**TASK LIST**
(1) Copy out the Logic-RL-Lite description word for word, starting at "It leverages the" and ending at "the given clues.".
(2) Answer these from the Logic-RL-Lite description:
(a) Which RL framework does the project use?
(b) In the K&K puzzle, what do Knaves always do?
(c) What command runs the training?

**SOURCE TEXT**
┌──
Logic-RL-Lite is a lightweight replication study of the DeepSeek-R1-Zero framework. This project investigates the use of pure reinforcement learning (RL) without supervised fine-tuning (SFT) to post-train base models for reasoning capabilities. It is a follow-up of the Logic-RL project.
It leverages the following key components:
- RL Framework: verl
- RL Algorithms: REINFORCE++ and GRPO
- RL Dataset: Knights and Knaves (K&K) Logic Puzzle Dataset
- Base Models: Qwen2.5 (3B), Llama3.2 (3B)
Knights and Knaves (K&K) Logic Puzzle: Imagine there are two types of people: Knights and Knaves. Knights always tell the truth. Knaves always lie.
The K&K dataset is designed to test logical reasoning capabilities by presenting puzzles involving statements made by multiple "people," where the goal is to determine who is a knight and who is a knave based on the given clues.
- Format Reward: Yes
- Answer Reward: Yes
- Language Consistency Reward or Others: No
After configuring your WandB, GPUs, and other settings, execute the training:
bash run_rl_trainer_xxx.sh
For more visualized details, refer to my WandB report:
Logic-RL-Lite Training Report
Note: The findings may be specific to the experiment setups.
- The relationship between model scale and multi-step reasoning capability is discussed in this paper.
└──
(Source texts of formatted documents)
┌──
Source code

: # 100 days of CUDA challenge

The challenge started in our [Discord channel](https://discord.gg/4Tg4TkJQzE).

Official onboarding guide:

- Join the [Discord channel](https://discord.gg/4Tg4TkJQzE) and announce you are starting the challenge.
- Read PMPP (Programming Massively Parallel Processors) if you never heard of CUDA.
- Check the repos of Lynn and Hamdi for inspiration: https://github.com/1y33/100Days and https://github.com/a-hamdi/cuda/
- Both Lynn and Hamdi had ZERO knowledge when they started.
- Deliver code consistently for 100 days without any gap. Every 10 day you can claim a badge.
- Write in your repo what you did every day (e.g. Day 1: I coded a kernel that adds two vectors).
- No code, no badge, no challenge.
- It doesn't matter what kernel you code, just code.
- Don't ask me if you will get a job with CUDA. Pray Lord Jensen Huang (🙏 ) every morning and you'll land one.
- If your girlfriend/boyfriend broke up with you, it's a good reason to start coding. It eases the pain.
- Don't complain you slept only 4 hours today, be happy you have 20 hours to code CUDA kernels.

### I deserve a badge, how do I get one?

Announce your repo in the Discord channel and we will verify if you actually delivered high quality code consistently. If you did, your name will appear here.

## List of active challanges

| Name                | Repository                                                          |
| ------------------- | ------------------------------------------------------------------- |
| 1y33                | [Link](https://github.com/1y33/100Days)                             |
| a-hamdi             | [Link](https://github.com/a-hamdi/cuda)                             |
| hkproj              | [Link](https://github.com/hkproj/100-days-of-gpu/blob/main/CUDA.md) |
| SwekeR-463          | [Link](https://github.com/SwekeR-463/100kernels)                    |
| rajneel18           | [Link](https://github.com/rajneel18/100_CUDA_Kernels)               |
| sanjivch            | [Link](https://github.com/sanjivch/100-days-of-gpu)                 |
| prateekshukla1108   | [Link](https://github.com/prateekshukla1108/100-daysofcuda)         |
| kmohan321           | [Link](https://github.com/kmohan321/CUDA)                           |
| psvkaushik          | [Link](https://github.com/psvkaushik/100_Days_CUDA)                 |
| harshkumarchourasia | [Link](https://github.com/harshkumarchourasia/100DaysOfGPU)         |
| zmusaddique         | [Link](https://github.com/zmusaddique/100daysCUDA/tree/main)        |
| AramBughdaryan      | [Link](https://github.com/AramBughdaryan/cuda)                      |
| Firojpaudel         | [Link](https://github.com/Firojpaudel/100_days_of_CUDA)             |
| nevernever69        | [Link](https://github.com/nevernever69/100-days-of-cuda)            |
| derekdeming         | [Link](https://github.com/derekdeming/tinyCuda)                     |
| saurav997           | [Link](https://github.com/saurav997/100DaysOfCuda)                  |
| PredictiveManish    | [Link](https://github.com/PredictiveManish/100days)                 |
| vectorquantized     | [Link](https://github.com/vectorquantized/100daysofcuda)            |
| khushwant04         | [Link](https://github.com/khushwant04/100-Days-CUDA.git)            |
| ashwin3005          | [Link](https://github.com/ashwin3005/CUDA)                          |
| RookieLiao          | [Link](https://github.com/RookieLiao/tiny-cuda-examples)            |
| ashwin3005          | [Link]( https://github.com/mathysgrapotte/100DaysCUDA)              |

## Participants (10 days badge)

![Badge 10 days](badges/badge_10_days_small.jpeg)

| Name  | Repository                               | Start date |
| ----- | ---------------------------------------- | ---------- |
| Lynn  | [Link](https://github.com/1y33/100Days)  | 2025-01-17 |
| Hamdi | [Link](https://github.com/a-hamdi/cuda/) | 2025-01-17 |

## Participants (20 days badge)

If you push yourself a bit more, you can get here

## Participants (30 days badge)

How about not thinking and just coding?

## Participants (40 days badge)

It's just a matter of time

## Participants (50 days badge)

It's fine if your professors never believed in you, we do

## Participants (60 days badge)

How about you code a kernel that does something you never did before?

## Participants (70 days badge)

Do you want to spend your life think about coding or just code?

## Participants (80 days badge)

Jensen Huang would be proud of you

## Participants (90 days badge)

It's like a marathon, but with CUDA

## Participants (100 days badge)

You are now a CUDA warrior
└──
**SOLVED TASKS**
(1)
It leverages the following key components:
- RL Framework: verl
- RL Algorithms: REINFORCE++ and GRPO
- RL Dataset: Knights and Knaves (K&K) Logic Puzzle Dataset
- Base Models: Qwen2.5 (3B), Llama3.2 (3B)
Knights and Knaves (K&K) Logic Puzzle: Imagine there are two types of people: Knights and Knaves. Knights always tell the truth. Knaves always lie.
The K&K dataset is designed to test logical reasoning capabilities by presenting puzzles involving statements made by multiple "people," where the goal is to determine who is a knight and who is a knave based on the given clues.

(2)
(a) verl
(b) They always lie.
(c) bash run_rl_trainer_xxx.sh